The answer should be a single number: how many lines in the material contain "flag".

■ ■ ■ ■ ■ ■ ■

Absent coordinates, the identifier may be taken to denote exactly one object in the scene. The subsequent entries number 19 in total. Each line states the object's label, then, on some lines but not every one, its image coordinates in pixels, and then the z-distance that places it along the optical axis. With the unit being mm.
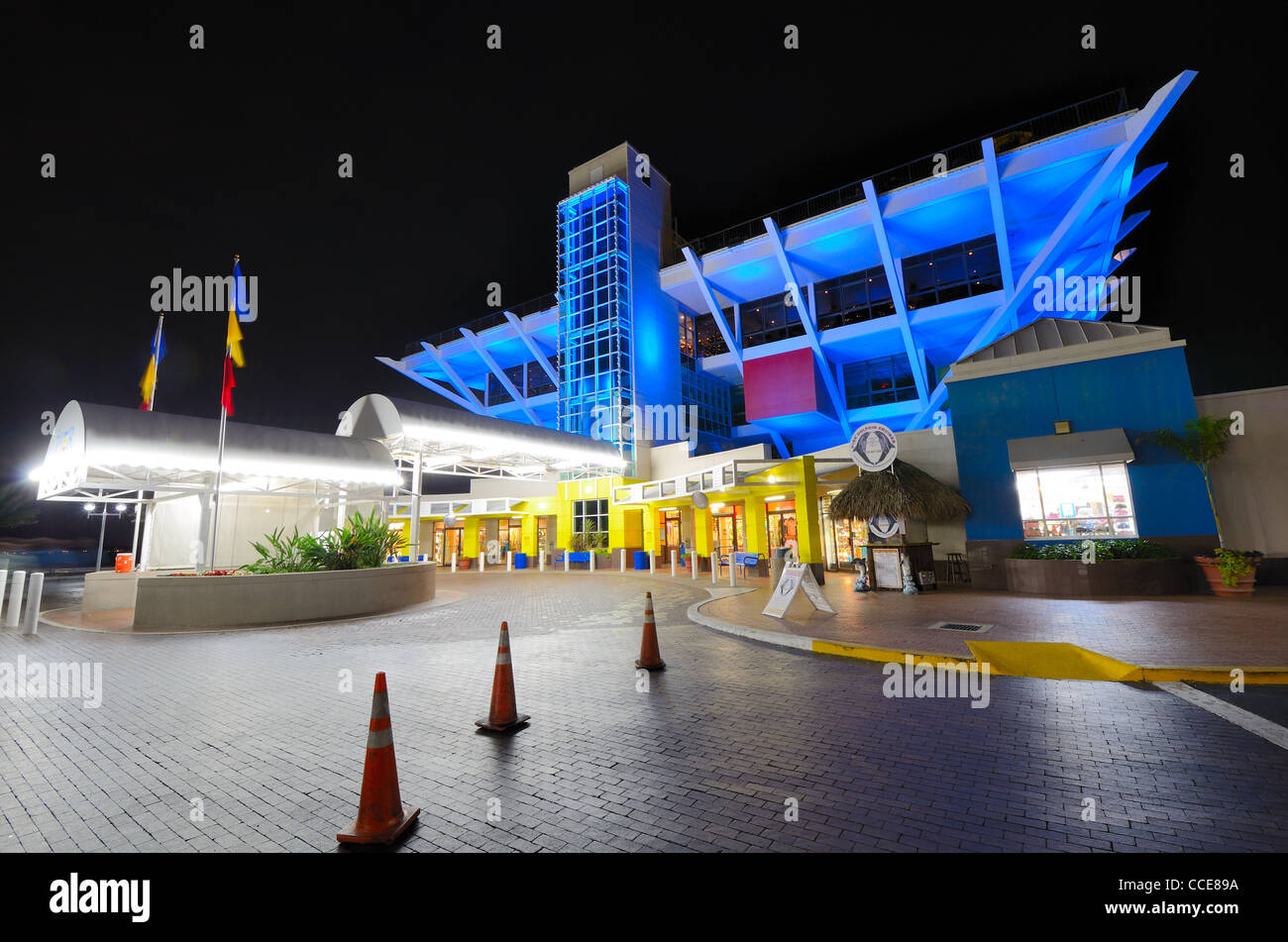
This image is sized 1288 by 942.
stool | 14695
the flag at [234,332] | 13125
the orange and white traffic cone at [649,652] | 6589
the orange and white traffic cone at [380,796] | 2809
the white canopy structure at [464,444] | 18781
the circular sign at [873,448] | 13008
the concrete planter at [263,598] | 10586
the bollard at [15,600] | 10232
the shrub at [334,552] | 12695
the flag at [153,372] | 17359
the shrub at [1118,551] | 11836
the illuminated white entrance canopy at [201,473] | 13570
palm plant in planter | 10602
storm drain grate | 8000
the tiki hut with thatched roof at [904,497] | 14555
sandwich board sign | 9391
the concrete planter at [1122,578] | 11430
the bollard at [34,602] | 10016
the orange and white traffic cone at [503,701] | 4570
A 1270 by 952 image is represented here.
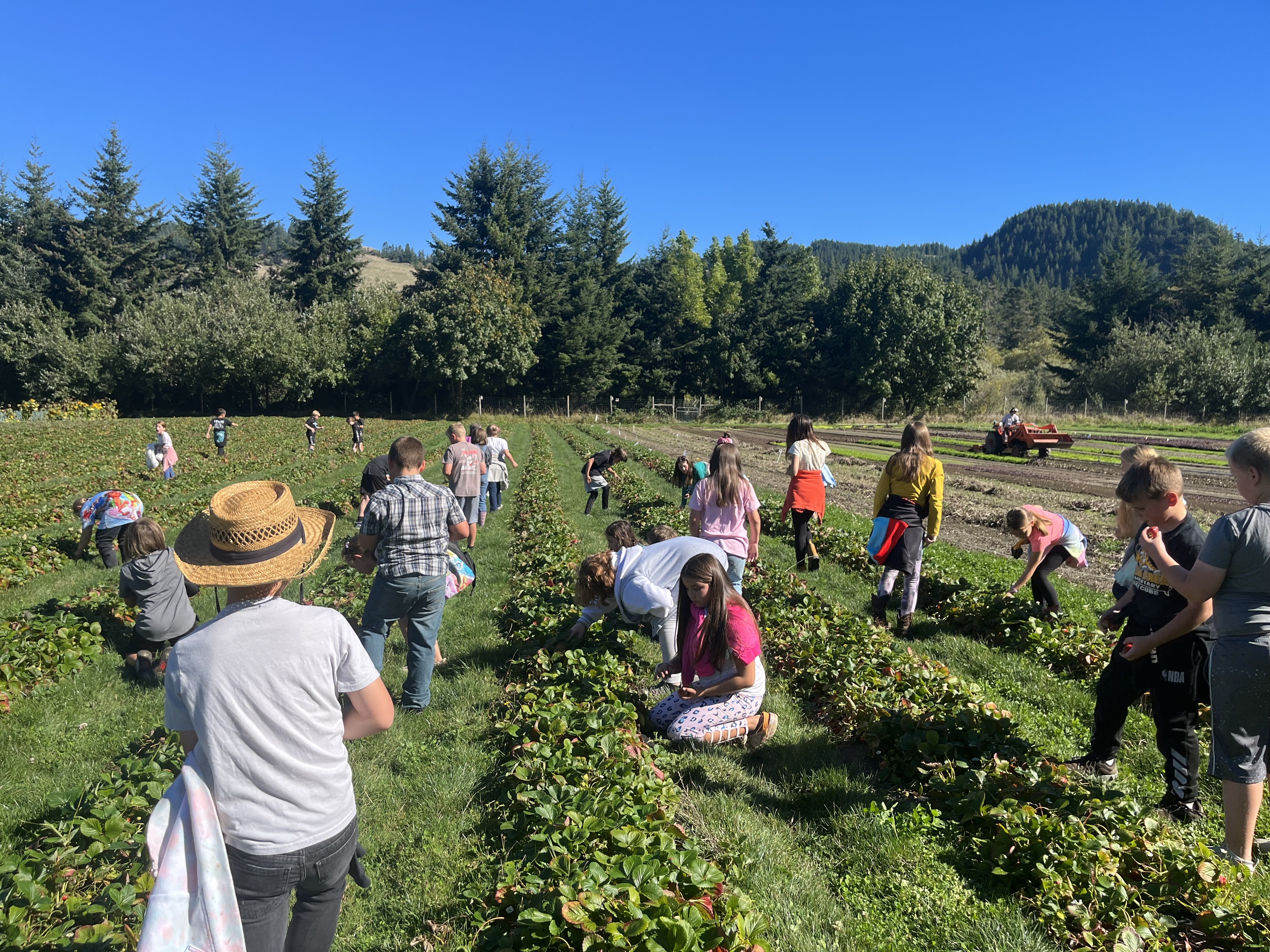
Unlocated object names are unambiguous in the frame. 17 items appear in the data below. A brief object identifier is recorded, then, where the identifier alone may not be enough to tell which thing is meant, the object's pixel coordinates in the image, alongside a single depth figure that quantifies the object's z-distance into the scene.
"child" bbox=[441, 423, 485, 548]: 10.14
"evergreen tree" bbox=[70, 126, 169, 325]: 53.91
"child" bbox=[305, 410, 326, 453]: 25.80
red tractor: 25.06
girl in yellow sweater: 7.02
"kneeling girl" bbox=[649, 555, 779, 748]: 4.85
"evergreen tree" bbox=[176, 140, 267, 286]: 64.31
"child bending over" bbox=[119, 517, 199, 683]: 6.35
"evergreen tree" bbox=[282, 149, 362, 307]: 63.12
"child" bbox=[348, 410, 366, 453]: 24.97
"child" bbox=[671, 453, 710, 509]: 12.32
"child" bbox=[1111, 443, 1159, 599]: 4.73
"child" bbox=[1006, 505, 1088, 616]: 7.08
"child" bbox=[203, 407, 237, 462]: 23.18
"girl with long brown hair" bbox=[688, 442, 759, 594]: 6.84
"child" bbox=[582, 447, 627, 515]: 12.94
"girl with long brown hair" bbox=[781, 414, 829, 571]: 8.69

■ ■ ■ ■ ■ ■ ■

• **Answer**: 2